Interesting discussion... I have a biased view towards avoiding adding too much "structure" (as in in the indexes, tables, etc. in a DBMS solution) to spacial problems or challenges beyond those that cannot be readily recreated from a much smaller subset of data. I think if the original poster would look at the problem from what is truly needed to answer the need/develop solutions ... he may not need to query a DBMS nearly as often... so the DBMS in question might relate to a 3D space but in fact be a small subset of total values in that space... in a similar way that digital displays do not concern themselves with every chnage in pixel (or voxel) value but only those that have changed. Since most 3D problems would have a much lower "refresh" rate vs video displays the hits on the DBMS would be infrequent enough to possibly make a 3D DB look "live".

Which resolution to target for a Mobile App?

When desinging UI for mobile apps in general which resolution could be considered safe as a general rule of thumb. My interest lies specifically in web based apps. The iPhone has a pretty high resolution for a hand held, and the Nokia E Series seem to oriented differently. Is 240×320 still considered safe?
Not enough information...
You say you're targeting a "Mobile App" but the reality is that mobile could mean anything from a cell phone with 128x128 resolution to a MID with 800x600 resolution.
There is no "safe" resolution for such a wide range, and if you're truly targeting all of them you need to design a custom interface for each major resolution. Add some scaling factors in and you might be able to cut it down to 5-8 different interface designs.
Further, the UI means "User Interface" and includes a lot more than just the resolution - you can't count on a touchscreen, full keyboard, or even software keys.
You need to either better define your target, or explain your target here so we can better help you.
Keep in mind that there are millions of phone users that don't have PDA resolutions, and you can really only count on 128x128 or better to cover the majority of technically inclined cell phone users (those that know there's a web browser in their phone, nevermind those that use it).
But if you're prepared to accept these losses, go ahead and hit for 320x240 and 240x320. That will give you most current PDA phones and up (older blackberries and palm devices had smaller square orientations). Plan on spending time later supporting lower resolution devices and above all...
Do not tie your app to a particular resolution.
Make sure your app is flexible enough that you can deploy new UI's without changing internal application logic - in other words separate the presentation from the core logic. You will find this very useful later - the mobile world changes daily. Once you gauge how your app is being used you can, for instance, easily deploy an iPhone specific version that is pixel perfect (and prettier than an upscaled 320x240) in order to engage more users.

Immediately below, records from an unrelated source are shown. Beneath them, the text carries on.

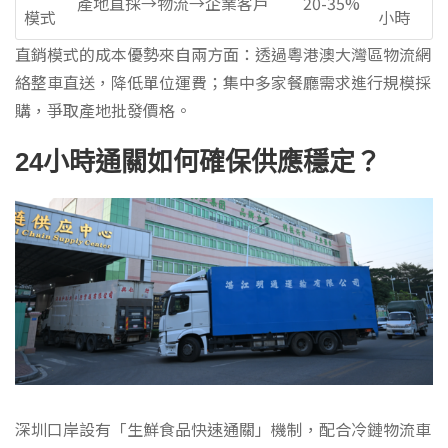
產地直採→物流→企業客戶
20-35%
模式
小時
直銷模式的成本優勢來自兩方面：透過粵港澳大灣區物流網
絡整車直送，降低單位運費；集中多家餐廳需求進行規模採
購，爭取產地批發價格。
24小時通關如何確保供應穩定？
深圳口岸設有「生鮮食品快速通關」機制，配合冷鏈物流車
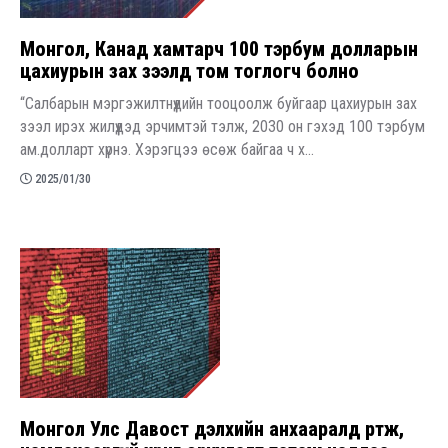
Монгол, Канад хамтарч 100 тэрбум долларын
цахиурын зах зээлд том тоглогч болно
“Салбарын мэргэжилтнүүдийн тооцоолж буйгаар цахиурын зах
зээл ирэх жилүүдэд эрчимтэй тэлж, 2030 он гэхэд 100 тэрбум
ам.долларт хүрнэ. Хэрэгцээ өсөж байгаа ч х...
2025/01/30
Монгол Улс Давост дэлхийн анхааралд өртөж,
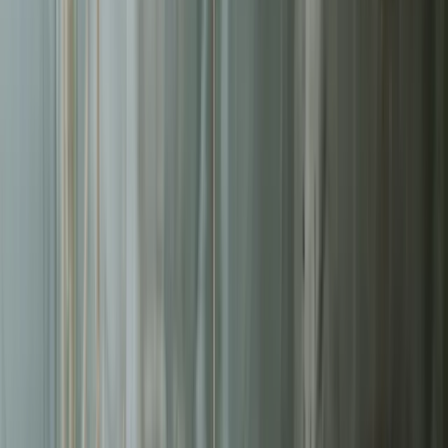
Liderzy
w Tychach
Nie pozwalaj konkurencji zajmować najlepszych miejsc.
Systematyczne działania pozwolą Ci zbudować trwałą przewagę na
rynku
w Tychach
.
Wdrożonych e-commerce
50+
Średni wzrost konwersji
3.2x
Czas ładowania strony
<3s
Uptime platformy
99.9%
Bezpłatna wycena w 24h
Zostaw kontakt - oddzwonimy z konkretną propozycją.
Imię i nazwisko *
Adres email *
Numer telefonu *
* Wymagane pola
Wyślij zapytanie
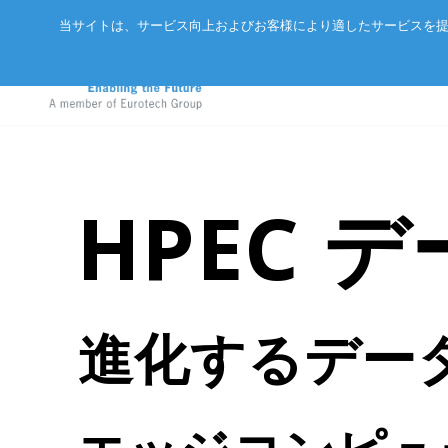
当サイトは、サービス向上およびお客様により適したサービスを提
HPEC
アドバネットについて
EtherCA
ニュース
サーバー
会社概要
CC-Link 
イベント
エッジAIコンピュータ
パートナー
ExpEthe
オリジナ
産業用ボックス型コンピュータ
進化するデー
アクセス
ARCNET
エッジIoTゲートウェイ
リクルート
イーサネ
LoRaWAN®対応IoTノード
インテリジェントセンサ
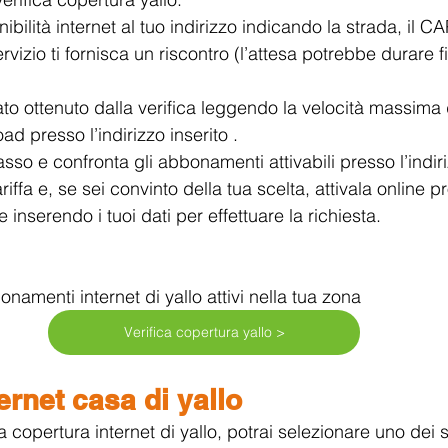
nibilità internet al tuo indirizzo indicando la strada, il CAP
rvizio ti fornisca un riscontro (l’attesa potrebbe durare f
tato ottenuto dalla verifica leggendo la velocità massima 
d presso l’indirizzo inserito .
asso e confronta gli abbonamenti attivabili presso l’indiri
riffa e, se sei convinto della tua scelta, attivala online 
e inserendo i tuoi dati per effettuare la richiesta.
onamenti internet di yallo attivi nella tua zona
Verifica copertura yallo >
ternet casa di yallo
la copertura internet di yallo, potrai selezionare uno dei 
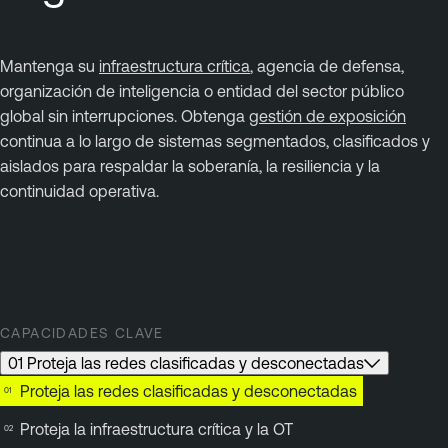
Mantenga su
infraestructura crítica
, agencia de defensa,
organización de inteligencia o entidad del sector público
global sin interrupciones. Obtenga
gestión de exposición
continua a lo largo de sistemas segmentados, clasificados y
aislados para respaldar la soberanía, la resiliencia y la
continuidad operativa.
CAPACIDADES CLAVE
01 Proteja las redes clasificadas y desconectadas
Proteja las redes clasificadas y desconectadas
Proteja la infraestructura crítica y la OT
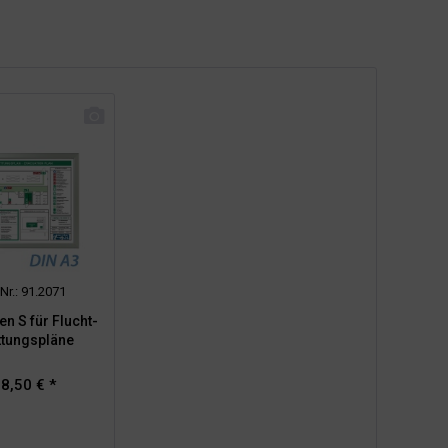
-Nr.: 91.2071
n S für Flucht-
ttungspläne
8,50 € *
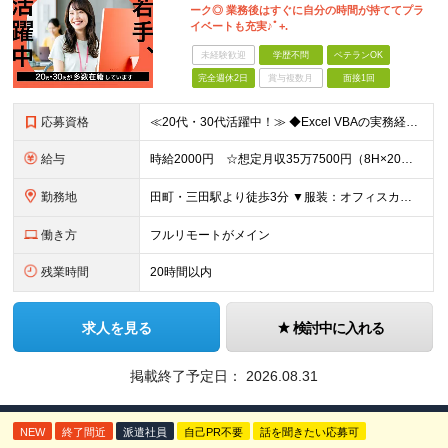
ーク◎ 業務後はすぐに自分の時間が持ててプラ
イベートも充実♪ﾟ+.
未経験歓迎
学歴不問
ベテランOK
完全週休2日
賞与複数月
面接1回
応募資格
≪20代・30代活躍中！≫ ◆Excel VBAの実務経験 ※ブランクがある方やこれまでのご経験に自信がない方も、まずはお気軽にご応募ください！ ※ご経歴をなるべく詳細に記載いただけると、面談までが
給与
時給2000円 ☆想定月収35万7500円（8H×20日+残業15H） ※交通費全額支給 ※在宅日数に応じて、在宅勤務手当あり
勤務地
田町・三田駅より徒歩3分 ▼服装：オフィスカジュアル ▼働き方：基本リモート勤務 ※研修期間は出社＋在宅のハイブリッド勤務となります。 ▼受動喫煙対策：屋内禁煙 【体制】 リーダー1名、担当者2名
働き方
フルリモートがメイン
残業時間
20時間以内
求人を見る
検討中に入れる
掲載終了予定日：
2026.08.31
NEW
終了間近
派遣社員
自己PR不要
話を聞きたい応募可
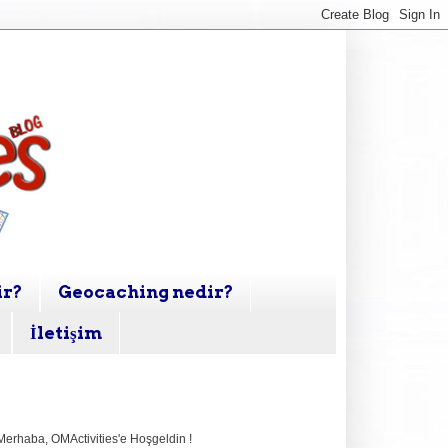
ir?
Geocaching nedir?
İletişim
Merhaba,
OMActivities'e Hoşgeldin !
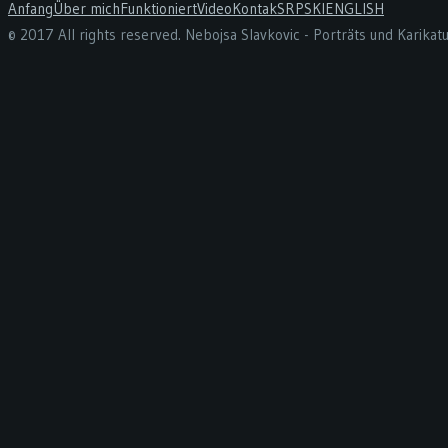
Anfang
Über mich
Funktioniert
Video
Kontak
SRPSKI
ENGLISH
© 2017 All rights reserved. Nebojsa Slavkovic - Porträts und Karika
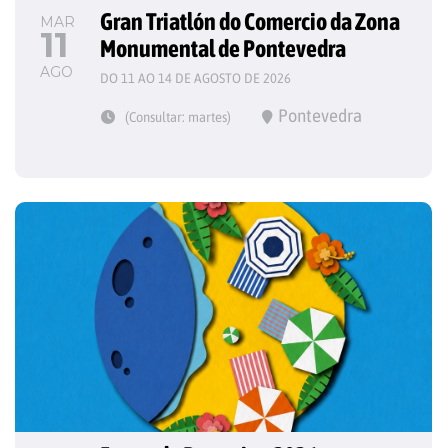
Gran Triatlón do Comercio da Zona 
MAR
11
Monumental de Pontevedra
AGO
DO 11 AO 14 DE AGOSTO DE 2026
Pontevedra
(Consultar: martes)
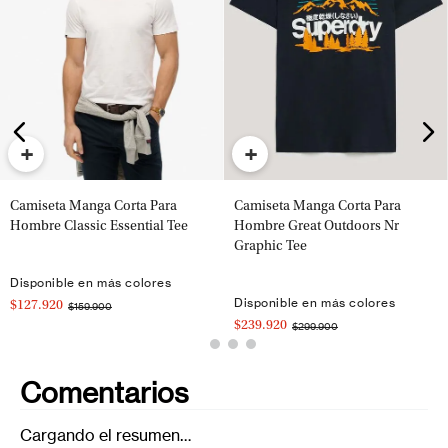
+
+
Camiseta Manga Corta Para
Camiseta Manga Corta Para
Hombre Classic Essential Tee
Hombre Great Outdoors Nr
Graphic Tee
Disponible en más colores
Disponible en más colores
$127.920
$159.900
$239.920
$299.900
Comentarios
Cargando el resumen…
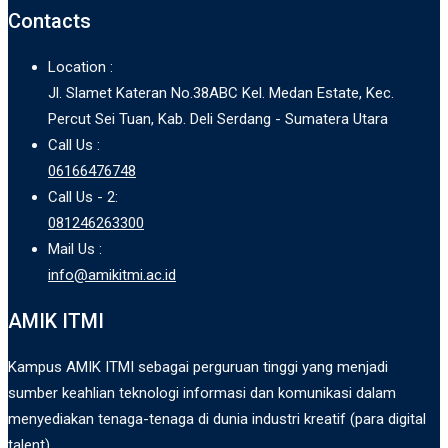
Contacts
Location :
Jl. Slamet Kateran No.38ABC Kel. Medan Estate, Kec.
Percut Sei Tuan, Kab. Deli Serdang - Sumatera Utara
Call Us :
06166476748
Call Us - 2:
081246263300
Mail Us :
info@amikitmi.ac.id
AMIK ITMI
Kampus AMIK ITMI sebagai perguruan tinggi yang menjadi
sumber keahlian teknologi informasi dan komunikasi dalam
menyediakan tenaga-tenaga di dunia industri kreatif (para digital
talent).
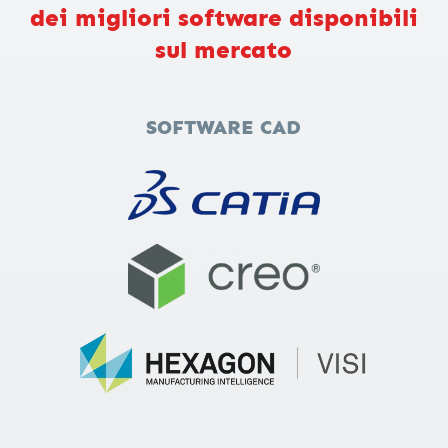
dei migliori software disponibili
sul mercato
SOFTWARE CAD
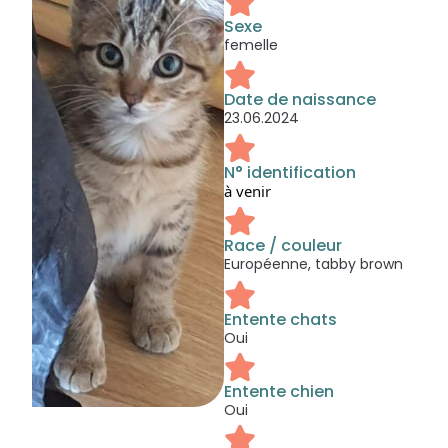
Sexe
femelle
Date de naissance
23.06.2024
N° identification
à venir
Race / couleur
Européenne, tabby brown
Entente chats
Oui
Entente chien
Oui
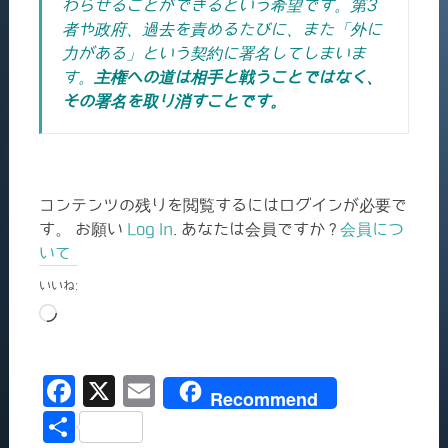
わらせることができるという希望です。第3
者や政府、過去を責めるたびに、また「外に
力がある」という契約に署名してしまいま
す。
主権への道は相手と戦うことではなく、
その署名を取り消すことです。
コンテンツの残りを閲覧するにはログインが必要で
す。 お願い
Log In
. あなたは会員ですか ?
会員につ
いて
いいね:
読
み
込
F
X
E
み
Recommend
中…
a
m
共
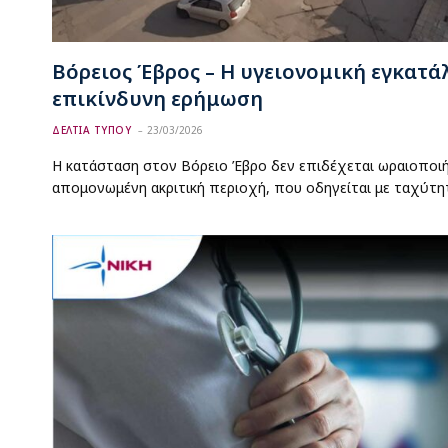
Βόρειος Έβρος – Η υγειονομική εγκατά
επικίνδυνη ερήμωση
ΔΕΛΤΙΑ ΤΥΠΟΥ
23/03/2026
Η κατάσταση στον Βόρειο Έβρο δεν επιδέχεται ωραιοποιήσε
απομονωμένη ακριτική περιοχή, που οδηγείται με ταχύτη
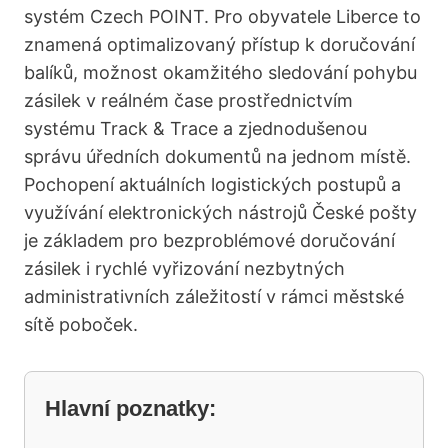
systém Czech POINT. Pro obyvatele Liberce to
znamená optimalizovaný přístup k doručování
balíků, možnost okamžitého sledování pohybu
zásilek v reálném čase prostřednictvím
systému Track & Trace a zjednodušenou
správu úředních dokumentů na jednom místě.
Pochopení aktuálních logistických postupů a
využívání elektronických nástrojů České pošty
je základem pro bezproblémové doručování
zásilek i rychlé vyřizování nezbytných
administrativních záležitostí v rámci městské
sítě poboček.
Hlavní poznatky:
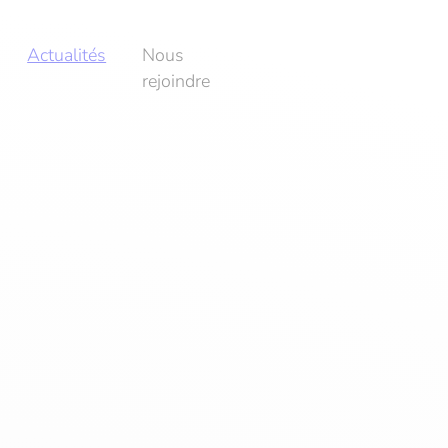
Actualités
Nous
rejoindre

Being able to do this in a few hours (because you don't have to change the internals) is going to put you miles ahead of the competition if someone else makes a swipe at your market.
-Adam
Right now I believe it would make sense for me to target about 2 resolutions and latter learn my customers best needs through feedback?
It's a chicken and egg problem.
Ideally before you develop the product you already know what your customers use/need.
Often not even the customers know what they need until they use something (and more often than not you find out what they don't need rather than what they need).
So in this case, yes, spend a little bit of time developing a prototype app that you can send out there to a few people and get feedback. They will have better feedback because they can try it out, and you will have a springboard to start from. The ability to quickly release UI updates without changing core logic will allow you test several interfaces quickly without a huge time investment.
Further, to customers you will seem really responsive to their needs, which will be a big benefit to people who's jobs depend on reaction time.
-Adam
You mentioned Web based apps. Any particular framework you have in mind?
In many cases, WALL seems to help to large extent.